From Publishers Weekly
Although plenty of mystery authors are currently rounding up the usual suspects from the ranks of the animal rights movement, Dunant (Birth Marks) claims the territory for her own in this fine work, thanks principally to her sharply ironic, appealingly introspective PI, Hannah Wolfe. Hannah, who never met a bacon sandwich she didn't like, hires on to escort 14-year-old Mattie Shepherd around London on a birthday shopping spree when the teenager's father, Tom Shepherd, says he can't do the honors. It turns out that scientist Tom, whose firm uses animals in its research, has received death threats, most likely from the radical Animal Liberation Front. Then a murder draws Hannah, a quintessential street-smart city gal, to the less than gentle countryside. Dunant's crisp characters compensate for the slightly disappointing ending. Particularly appealing is Hannah, whose observations about such PI indignities as empty larders, loneliness, getting beaten up and needing to discern the thin line between good and evil are frequently funny, occasionally poignant and always insightful.

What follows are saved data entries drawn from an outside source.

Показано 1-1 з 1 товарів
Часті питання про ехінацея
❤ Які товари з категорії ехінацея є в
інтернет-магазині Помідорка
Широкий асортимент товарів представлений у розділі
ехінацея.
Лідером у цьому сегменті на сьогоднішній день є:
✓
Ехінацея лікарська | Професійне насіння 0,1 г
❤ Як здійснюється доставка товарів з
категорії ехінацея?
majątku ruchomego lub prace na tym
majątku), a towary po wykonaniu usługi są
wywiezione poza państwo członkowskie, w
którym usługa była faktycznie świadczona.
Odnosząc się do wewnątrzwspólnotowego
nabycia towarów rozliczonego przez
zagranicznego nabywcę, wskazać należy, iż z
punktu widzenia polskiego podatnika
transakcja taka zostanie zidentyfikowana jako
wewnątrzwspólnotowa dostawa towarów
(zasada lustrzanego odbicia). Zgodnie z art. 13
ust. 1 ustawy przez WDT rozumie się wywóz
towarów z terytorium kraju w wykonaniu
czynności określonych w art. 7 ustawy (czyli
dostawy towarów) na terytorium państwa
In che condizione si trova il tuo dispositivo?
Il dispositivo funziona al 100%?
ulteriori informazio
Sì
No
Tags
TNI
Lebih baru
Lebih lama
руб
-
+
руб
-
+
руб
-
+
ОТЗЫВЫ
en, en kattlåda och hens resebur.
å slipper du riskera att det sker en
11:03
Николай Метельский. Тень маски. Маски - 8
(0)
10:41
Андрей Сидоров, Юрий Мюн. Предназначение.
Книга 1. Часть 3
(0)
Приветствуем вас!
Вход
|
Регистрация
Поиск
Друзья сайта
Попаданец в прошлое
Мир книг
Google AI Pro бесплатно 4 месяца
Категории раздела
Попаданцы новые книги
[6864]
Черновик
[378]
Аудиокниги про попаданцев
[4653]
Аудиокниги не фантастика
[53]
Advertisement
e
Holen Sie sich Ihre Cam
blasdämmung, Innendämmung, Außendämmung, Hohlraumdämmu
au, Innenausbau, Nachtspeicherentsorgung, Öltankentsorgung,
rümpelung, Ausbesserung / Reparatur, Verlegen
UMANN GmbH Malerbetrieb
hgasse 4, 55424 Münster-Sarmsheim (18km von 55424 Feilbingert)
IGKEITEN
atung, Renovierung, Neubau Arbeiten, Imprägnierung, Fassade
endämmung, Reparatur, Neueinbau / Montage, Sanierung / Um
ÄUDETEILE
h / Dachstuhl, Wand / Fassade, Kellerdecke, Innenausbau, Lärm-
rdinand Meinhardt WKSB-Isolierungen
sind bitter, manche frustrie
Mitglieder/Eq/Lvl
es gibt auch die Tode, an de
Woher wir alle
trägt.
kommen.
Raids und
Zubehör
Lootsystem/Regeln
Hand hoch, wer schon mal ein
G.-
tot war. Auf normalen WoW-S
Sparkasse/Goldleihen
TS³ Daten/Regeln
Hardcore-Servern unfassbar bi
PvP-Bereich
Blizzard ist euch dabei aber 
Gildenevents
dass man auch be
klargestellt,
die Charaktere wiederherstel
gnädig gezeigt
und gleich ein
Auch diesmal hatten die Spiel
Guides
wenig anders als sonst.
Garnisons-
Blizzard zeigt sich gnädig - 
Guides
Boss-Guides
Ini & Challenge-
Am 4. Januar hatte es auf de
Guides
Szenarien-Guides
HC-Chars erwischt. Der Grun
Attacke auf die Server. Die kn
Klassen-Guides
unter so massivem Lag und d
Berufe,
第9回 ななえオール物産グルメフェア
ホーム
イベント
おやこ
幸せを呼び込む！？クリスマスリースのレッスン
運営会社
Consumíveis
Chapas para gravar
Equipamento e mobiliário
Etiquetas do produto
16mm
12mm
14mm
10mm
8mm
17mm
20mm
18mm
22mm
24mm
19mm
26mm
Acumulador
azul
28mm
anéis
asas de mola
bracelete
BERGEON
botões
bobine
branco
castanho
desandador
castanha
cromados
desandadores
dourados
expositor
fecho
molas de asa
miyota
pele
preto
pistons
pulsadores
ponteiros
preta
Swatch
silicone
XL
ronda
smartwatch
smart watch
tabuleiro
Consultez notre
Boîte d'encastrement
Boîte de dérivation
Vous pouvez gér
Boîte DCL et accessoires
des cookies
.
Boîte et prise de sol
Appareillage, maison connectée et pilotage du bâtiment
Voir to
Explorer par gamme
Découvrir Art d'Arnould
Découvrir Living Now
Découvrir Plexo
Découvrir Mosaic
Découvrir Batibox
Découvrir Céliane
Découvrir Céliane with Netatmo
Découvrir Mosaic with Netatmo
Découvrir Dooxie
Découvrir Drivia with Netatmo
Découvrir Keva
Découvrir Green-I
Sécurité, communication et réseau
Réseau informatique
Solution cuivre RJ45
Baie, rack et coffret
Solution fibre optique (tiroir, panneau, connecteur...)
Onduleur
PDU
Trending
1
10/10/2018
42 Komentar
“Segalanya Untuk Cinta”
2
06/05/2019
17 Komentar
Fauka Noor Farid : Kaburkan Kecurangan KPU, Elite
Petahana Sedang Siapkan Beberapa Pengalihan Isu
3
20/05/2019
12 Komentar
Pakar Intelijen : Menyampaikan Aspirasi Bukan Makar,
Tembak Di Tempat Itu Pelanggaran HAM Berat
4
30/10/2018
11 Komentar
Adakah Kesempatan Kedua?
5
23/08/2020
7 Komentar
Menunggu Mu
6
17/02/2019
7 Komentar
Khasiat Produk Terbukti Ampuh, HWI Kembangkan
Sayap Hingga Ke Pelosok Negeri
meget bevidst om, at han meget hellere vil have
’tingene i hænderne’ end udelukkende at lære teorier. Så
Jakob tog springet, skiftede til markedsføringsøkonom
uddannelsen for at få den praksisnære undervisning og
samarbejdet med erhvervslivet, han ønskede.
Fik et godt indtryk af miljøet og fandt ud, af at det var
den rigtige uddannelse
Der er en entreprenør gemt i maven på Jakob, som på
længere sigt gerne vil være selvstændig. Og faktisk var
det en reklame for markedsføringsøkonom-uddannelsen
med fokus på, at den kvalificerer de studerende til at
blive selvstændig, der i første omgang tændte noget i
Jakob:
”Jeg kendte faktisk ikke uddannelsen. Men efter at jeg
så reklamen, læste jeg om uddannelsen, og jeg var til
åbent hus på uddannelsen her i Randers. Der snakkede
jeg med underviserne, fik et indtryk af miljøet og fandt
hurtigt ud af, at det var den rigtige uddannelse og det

Copyright 1994 Reed Business Information, Inc.
From Library Journal
Series private investigator Hanna Wolfe, based in London, narrates this forcefully written story of an ambitious cancer researcher who unwittingly destroys his own family. The plot begins with the tragic death of the man's troubled teenaged daughter while she was in Hannah's care. As Hannah attempts to identify a murderer, she questions underground animal rights advocates, fractious pig farmers, and manufacturers of chemical "performance boosters" for pigs. While Hannah makes no individual literary references, she does point to the mechanics of writing detective novels-an intriguing, if not ironic note. Recommended.